Here we are, nearly through the month of March, overwhelmed by global news of catastrophe and war, not to mention a bit weary of rain and wind and the gloomy weather inside my own head.

The other night I had one of those dreams I used to have all the time, maybe because the dream is the story of how my life used to be. I was alone in an old Northeastern city...h-m-m-m...seemed a lot like Syracuse. I was trying to figure out what I would do with my life and where I would live (no biggie), and I was desperately trying to call someone with my emergency dime (remember those?), but of course the pay phone was out of order.

Somehow I found my way to a dreary brick building with a vacant studio apartment above the neon-lit window of a seedy bar on the verge of out-of-business. The building was the type owned by an absent slum-landlord who rented to students, and I supposed I would enroll in school and learn how to do something and then find a job -- not that this would be an inevitable sequence of events!

What stalled me was not the fact that I had no rent or tuition money or any clue what I wanted to do, but rather the distressing realization that I had traveled back into a period of my life that was (mercifully) over, and that as depressing and miserable as it was when I was young, this whole business would be awfully rough on a person of 60! Darkness was coming and shadows swept across the brick building and the street was abandoned and the neon light glowed red, the loneliest red I ever saw, and I had that sick feeling in the pit of my stomach. I was lost and unredeemable.

And then I woke up.

But I have to ask myself: why am I having dreams like this now? I am so far beyond all this stuff...am I not?

The answer is, well, not really, or not always. I have a home and a comfortable life, and I am loved and grateful, and I am often filled with a sense of light and joy...yes, truly! But still there is a gnawing feeling sometimes that I have not accomplished much, or that the train to some vital destination left the station years ago. Without me.

Perhaps it is all about coming to terms with being older. One's fantasies constrict a bit. The list of things I will never do reads more like a bureaucrat's final report than a summary of wishes yet to be fulfilled.

A few days ago I went to visit my mother (who lives in an assisted living facility about 200 miles away) and this alone could go some way towards explaining my frame of mind. She is nearly 90, becoming increasingly bewildered and batty and...well, elderly. Elderly in the way that makes you sad. I've talked at times in this blog about my mother, her past and present, and the difficult dynamics of our family. It was tough and it was tragic, and even now, being with this small, shrunken, feeble version of my mother can be emotionally exhausting. I do my best with it.

Anyway, I was driving her back from having her hearing aid checked when she mentioned that she'd had a nightmare that she was driving a car, and since she doesn't know how to drive, she was terrified, and she crashed it in an alley.

"I never learned how to drive a car," she said, although I certainly knew this.

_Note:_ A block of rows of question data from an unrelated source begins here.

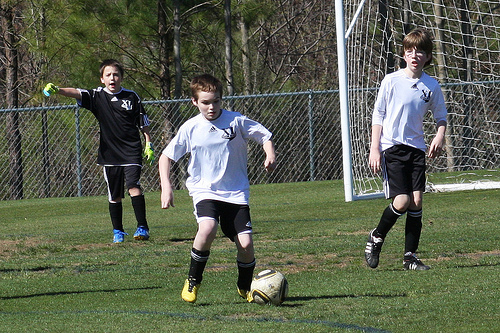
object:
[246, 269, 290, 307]
ball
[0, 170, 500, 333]
field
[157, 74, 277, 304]
boy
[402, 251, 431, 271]
sneakers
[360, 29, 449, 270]
kids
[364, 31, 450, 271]
boy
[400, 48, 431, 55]
glasses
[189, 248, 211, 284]
socks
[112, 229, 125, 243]
shoes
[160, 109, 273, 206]
shirt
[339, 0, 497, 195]
net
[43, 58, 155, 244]
boy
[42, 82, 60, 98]
gloves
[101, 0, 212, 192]
trees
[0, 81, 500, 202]
fence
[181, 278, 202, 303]
shoes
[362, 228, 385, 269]
shoes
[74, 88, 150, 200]
uniform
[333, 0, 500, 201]
goal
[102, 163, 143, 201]
shorts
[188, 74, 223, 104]
hair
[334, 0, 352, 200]
post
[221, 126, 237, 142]
logo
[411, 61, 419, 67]
mouth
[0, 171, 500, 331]
grass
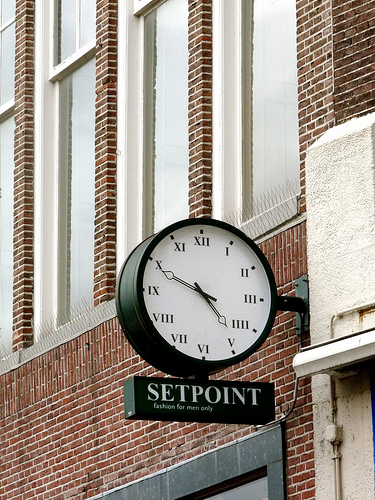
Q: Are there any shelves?
A: No, there are no shelves.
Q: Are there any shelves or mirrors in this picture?
A: No, there are no shelves or mirrors.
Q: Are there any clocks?
A: Yes, there is a clock.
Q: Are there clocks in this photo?
A: Yes, there is a clock.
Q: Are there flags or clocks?
A: Yes, there is a clock.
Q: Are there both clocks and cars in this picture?
A: No, there is a clock but no cars.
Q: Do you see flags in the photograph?
A: No, there are no flags.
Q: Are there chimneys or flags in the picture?
A: No, there are no flags or chimneys.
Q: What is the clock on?
A: The clock is on the sign.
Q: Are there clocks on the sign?
A: Yes, there is a clock on the sign.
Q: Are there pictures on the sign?
A: No, there is a clock on the sign.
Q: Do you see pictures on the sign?
A: No, there is a clock on the sign.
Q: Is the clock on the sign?
A: Yes, the clock is on the sign.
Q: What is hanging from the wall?
A: The clock is hanging from the wall.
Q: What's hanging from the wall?
A: The clock is hanging from the wall.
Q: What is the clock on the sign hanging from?
A: The clock is hanging from the wall.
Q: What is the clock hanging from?
A: The clock is hanging from the wall.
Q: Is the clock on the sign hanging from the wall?
A: Yes, the clock is hanging from the wall.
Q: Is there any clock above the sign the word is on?
A: Yes, there is a clock above the sign.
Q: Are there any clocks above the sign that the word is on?
A: Yes, there is a clock above the sign.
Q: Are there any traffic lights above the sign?
A: No, there is a clock above the sign.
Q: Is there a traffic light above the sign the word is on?
A: No, there is a clock above the sign.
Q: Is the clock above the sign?
A: Yes, the clock is above the sign.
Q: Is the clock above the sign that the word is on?
A: Yes, the clock is above the sign.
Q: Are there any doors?
A: Yes, there is a door.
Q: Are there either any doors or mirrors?
A: Yes, there is a door.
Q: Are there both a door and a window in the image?
A: Yes, there are both a door and a window.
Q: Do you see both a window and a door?
A: Yes, there are both a door and a window.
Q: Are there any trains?
A: No, there are no trains.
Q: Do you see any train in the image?
A: No, there are no trains.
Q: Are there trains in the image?
A: No, there are no trains.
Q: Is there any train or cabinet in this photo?
A: No, there are no trains or cabinets.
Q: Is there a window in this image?
A: Yes, there is a window.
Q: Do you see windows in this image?
A: Yes, there is a window.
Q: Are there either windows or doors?
A: Yes, there is a window.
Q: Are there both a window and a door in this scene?
A: Yes, there are both a window and a door.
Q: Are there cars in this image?
A: No, there are no cars.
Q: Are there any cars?
A: No, there are no cars.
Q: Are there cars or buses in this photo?
A: No, there are no cars or buses.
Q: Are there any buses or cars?
A: No, there are no cars or buses.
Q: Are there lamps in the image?
A: No, there are no lamps.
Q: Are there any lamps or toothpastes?
A: No, there are no lamps or toothpastes.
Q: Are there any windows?
A: Yes, there is a window.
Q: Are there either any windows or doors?
A: Yes, there is a window.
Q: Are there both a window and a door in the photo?
A: Yes, there are both a window and a door.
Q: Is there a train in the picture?
A: No, there are no trains.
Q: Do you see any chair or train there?
A: No, there are no trains or chairs.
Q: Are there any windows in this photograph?
A: Yes, there is a window.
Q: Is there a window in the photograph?
A: Yes, there is a window.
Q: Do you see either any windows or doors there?
A: Yes, there is a window.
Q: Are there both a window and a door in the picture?
A: Yes, there are both a window and a door.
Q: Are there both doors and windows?
A: Yes, there are both a window and a door.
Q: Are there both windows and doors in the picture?
A: Yes, there are both a window and a door.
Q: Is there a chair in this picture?
A: No, there are no chairs.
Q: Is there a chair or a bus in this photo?
A: No, there are no chairs or buses.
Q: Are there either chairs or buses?
A: No, there are no chairs or buses.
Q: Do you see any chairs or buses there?
A: No, there are no chairs or buses.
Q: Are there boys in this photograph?
A: No, there are no boys.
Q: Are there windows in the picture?
A: Yes, there are windows.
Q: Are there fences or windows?
A: Yes, there are windows.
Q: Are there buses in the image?
A: No, there are no buses.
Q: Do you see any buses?
A: No, there are no buses.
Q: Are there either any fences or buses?
A: No, there are no buses or fences.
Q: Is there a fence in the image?
A: No, there are no fences.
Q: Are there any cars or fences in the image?
A: No, there are no fences or cars.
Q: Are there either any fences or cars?
A: No, there are no fences or cars.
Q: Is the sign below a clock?
A: Yes, the sign is below a clock.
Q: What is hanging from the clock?
A: The sign is hanging from the clock.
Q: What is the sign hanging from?
A: The sign is hanging from the clock.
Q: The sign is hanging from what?
A: The sign is hanging from the clock.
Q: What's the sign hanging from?
A: The sign is hanging from the clock.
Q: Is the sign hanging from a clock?
A: Yes, the sign is hanging from a clock.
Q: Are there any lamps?
A: No, there are no lamps.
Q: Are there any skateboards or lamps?
A: No, there are no lamps or skateboards.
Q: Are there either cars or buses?
A: No, there are no cars or buses.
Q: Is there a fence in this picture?
A: No, there are no fences.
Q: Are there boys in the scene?
A: No, there are no boys.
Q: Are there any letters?
A: Yes, there are letters.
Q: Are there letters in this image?
A: Yes, there are letters.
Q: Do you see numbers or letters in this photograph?
A: Yes, there are letters.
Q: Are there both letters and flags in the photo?
A: No, there are letters but no flags.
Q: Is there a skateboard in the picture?
A: No, there are no skateboards.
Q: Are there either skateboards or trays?
A: No, there are no skateboards or trays.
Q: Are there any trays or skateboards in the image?
A: No, there are no skateboards or trays.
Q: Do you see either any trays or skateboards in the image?
A: No, there are no skateboards or trays.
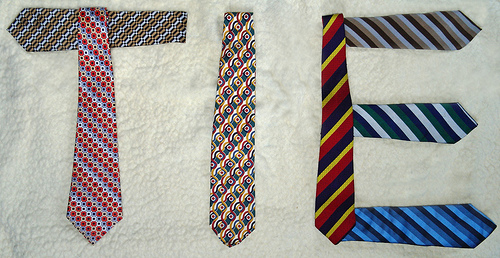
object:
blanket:
[0, 0, 500, 258]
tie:
[339, 202, 499, 251]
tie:
[344, 10, 484, 52]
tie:
[313, 13, 357, 246]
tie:
[64, 5, 127, 246]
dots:
[81, 92, 87, 98]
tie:
[352, 101, 479, 145]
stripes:
[399, 205, 456, 247]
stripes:
[386, 103, 428, 143]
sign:
[6, 6, 189, 246]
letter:
[312, 9, 498, 249]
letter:
[208, 11, 258, 248]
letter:
[5, 6, 189, 247]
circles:
[92, 118, 97, 123]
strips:
[367, 16, 409, 49]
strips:
[321, 37, 346, 71]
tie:
[207, 11, 258, 249]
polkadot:
[88, 50, 94, 56]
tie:
[6, 7, 189, 53]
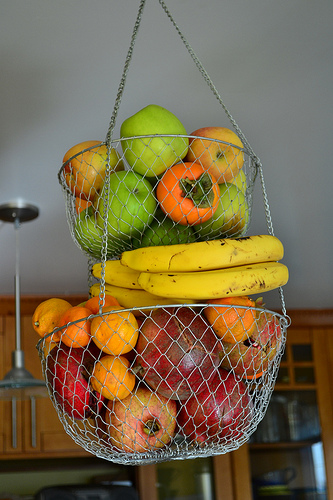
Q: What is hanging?
A: Basket.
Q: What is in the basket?
A: Fruits.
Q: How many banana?
A: 4.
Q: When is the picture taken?
A: Daytime.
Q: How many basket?
A: 2.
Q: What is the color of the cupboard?
A: Brown.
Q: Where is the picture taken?
A: In a kitchen.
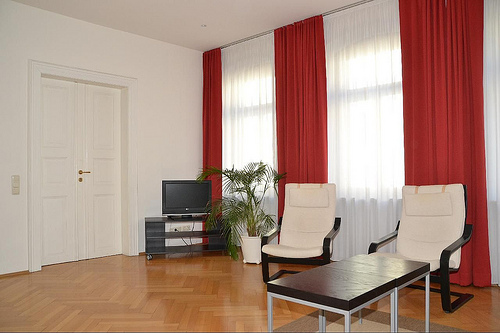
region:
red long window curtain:
[203, 50, 223, 245]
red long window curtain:
[278, 23, 328, 184]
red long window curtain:
[414, 5, 475, 186]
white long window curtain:
[223, 53, 274, 169]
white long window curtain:
[324, 13, 401, 168]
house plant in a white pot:
[213, 158, 277, 274]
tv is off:
[161, 175, 216, 218]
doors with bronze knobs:
[33, 67, 140, 278]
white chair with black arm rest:
[260, 170, 330, 266]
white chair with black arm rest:
[378, 184, 467, 284]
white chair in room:
[382, 176, 464, 280]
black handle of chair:
[431, 233, 481, 325]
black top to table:
[285, 245, 419, 305]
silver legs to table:
[380, 273, 440, 321]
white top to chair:
[251, 186, 342, 267]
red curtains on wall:
[271, 13, 331, 178]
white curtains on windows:
[314, 23, 399, 191]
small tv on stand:
[165, 175, 220, 217]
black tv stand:
[144, 205, 238, 255]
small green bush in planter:
[228, 152, 273, 243]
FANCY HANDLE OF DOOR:
[71, 168, 94, 186]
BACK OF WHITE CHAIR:
[402, 185, 464, 220]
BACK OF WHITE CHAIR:
[282, 183, 336, 218]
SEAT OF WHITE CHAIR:
[269, 242, 311, 256]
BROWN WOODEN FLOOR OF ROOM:
[92, 293, 192, 325]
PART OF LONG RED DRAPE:
[202, 60, 220, 165]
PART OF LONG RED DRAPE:
[280, 40, 310, 118]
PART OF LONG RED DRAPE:
[412, 79, 446, 174]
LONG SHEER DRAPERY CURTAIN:
[335, 25, 375, 138]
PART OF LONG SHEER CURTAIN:
[239, 55, 270, 88]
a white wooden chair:
[258, 180, 343, 288]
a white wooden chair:
[365, 182, 470, 314]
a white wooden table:
[263, 251, 430, 331]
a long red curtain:
[272, 16, 327, 261]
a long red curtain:
[396, 0, 486, 290]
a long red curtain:
[198, 48, 226, 255]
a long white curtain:
[218, 30, 275, 252]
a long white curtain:
[320, 2, 405, 280]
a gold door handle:
[77, 164, 92, 176]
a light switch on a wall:
[8, 171, 22, 196]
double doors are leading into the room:
[28, 59, 142, 267]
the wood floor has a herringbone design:
[2, 241, 498, 329]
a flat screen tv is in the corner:
[156, 176, 214, 219]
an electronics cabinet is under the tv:
[141, 213, 236, 260]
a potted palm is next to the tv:
[203, 161, 280, 269]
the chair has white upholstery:
[260, 177, 342, 286]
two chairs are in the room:
[258, 178, 478, 318]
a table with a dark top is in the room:
[266, 248, 431, 331]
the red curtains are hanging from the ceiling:
[199, 4, 494, 291]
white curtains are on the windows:
[221, 2, 404, 276]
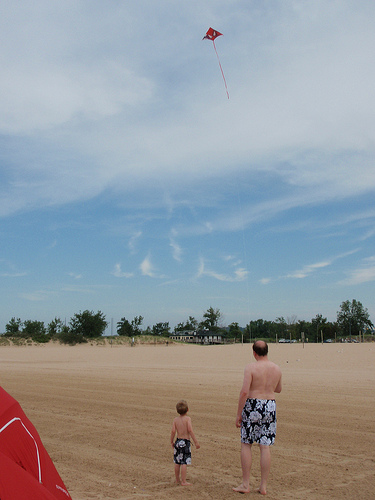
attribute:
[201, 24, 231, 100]
kite — red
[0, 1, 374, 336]
sky — bright, blue, clear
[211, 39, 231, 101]
string — long, red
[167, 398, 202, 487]
boy — barefoot, blonde haired, standing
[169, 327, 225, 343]
beach house — large, white, distant, low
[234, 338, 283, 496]
man — barefoot, balding, brown haired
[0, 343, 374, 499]
sand — brown, beach, smooth, moist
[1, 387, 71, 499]
tent — large, red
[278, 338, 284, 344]
car — in lot, parked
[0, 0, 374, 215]
cloud — soft, white, wispy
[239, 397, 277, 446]
shorts — flower patterned, black, white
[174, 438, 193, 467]
shorts — black, white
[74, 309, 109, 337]
tree — bushy, green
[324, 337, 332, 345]
car — parked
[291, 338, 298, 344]
car — parked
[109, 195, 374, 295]
cloud — scattered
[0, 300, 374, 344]
shoreline — bushy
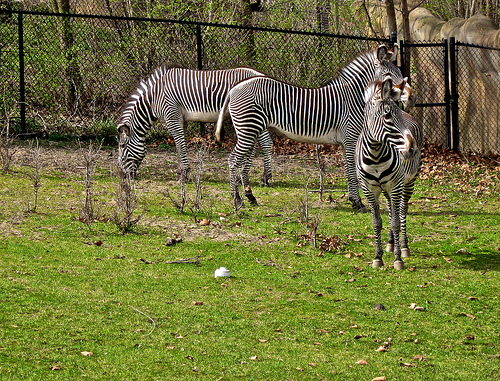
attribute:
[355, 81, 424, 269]
zebra — grazing, eye, compact, black, standing, eating, distracted, little, three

I remember her taking me all over the city on foot, or sometimes the subway, or those old trolleys that she loved.

"I never drove in my whole life," she went on. "I never learned to ride a bicycle. Or roller skate. I never did any of those things. I was always such a timid-cat."

This made me think about the story of why she never learned to play piano either; supposedly the piano got chopped up for fire wood.

"Did you swim?" I asked, since my own inability to do so has always been a personal frustration.

"No, I didn't know how to swim," she replied. "But I went in the water and held onto the ropes. Oh, I loved going in the water! The ocean, I mean. Not a pool. The ocean at Coney Island! I loved the ocean because of the waves."

She liked the waves? Wow. I personally never saw her go in the water in my entire life. Come to think of it, if we ever went to the beach, I don't even recall her being there. Sometimes I wonder what really happened and what didn't. Or what did and has long been lost.

But more interesting to me was hearing the litany of all those basic things my mother never learned to do, and I started ruminating about how so much of this not-knowing-how was passed along to her kids.

The "timid-cat" phrase was interesting too...most of the never-doing was fear-based, and believe me, she diligently projected that fear onto her children. I guess it was her brand of caring? "

Don't run!" she used to say. "You'll fall down if you run!"

I ran anyway. I used to run around the block as fast as I could (hiding my scraped knees if I did fall down) and I ran around lakes and tracks and neighborhoods...even in sleet, and ultimately I ran away to California and discovered it was home.

And I raised a smart, brave daughter who knows how to do lots of things, swimming included.I even went to Istanbul.

So it's particularly annoying to be having those dreams again of fumbling in phone booths and looking for apartments...those days are behind me now. Right? Consider this blog post a momentary glitch.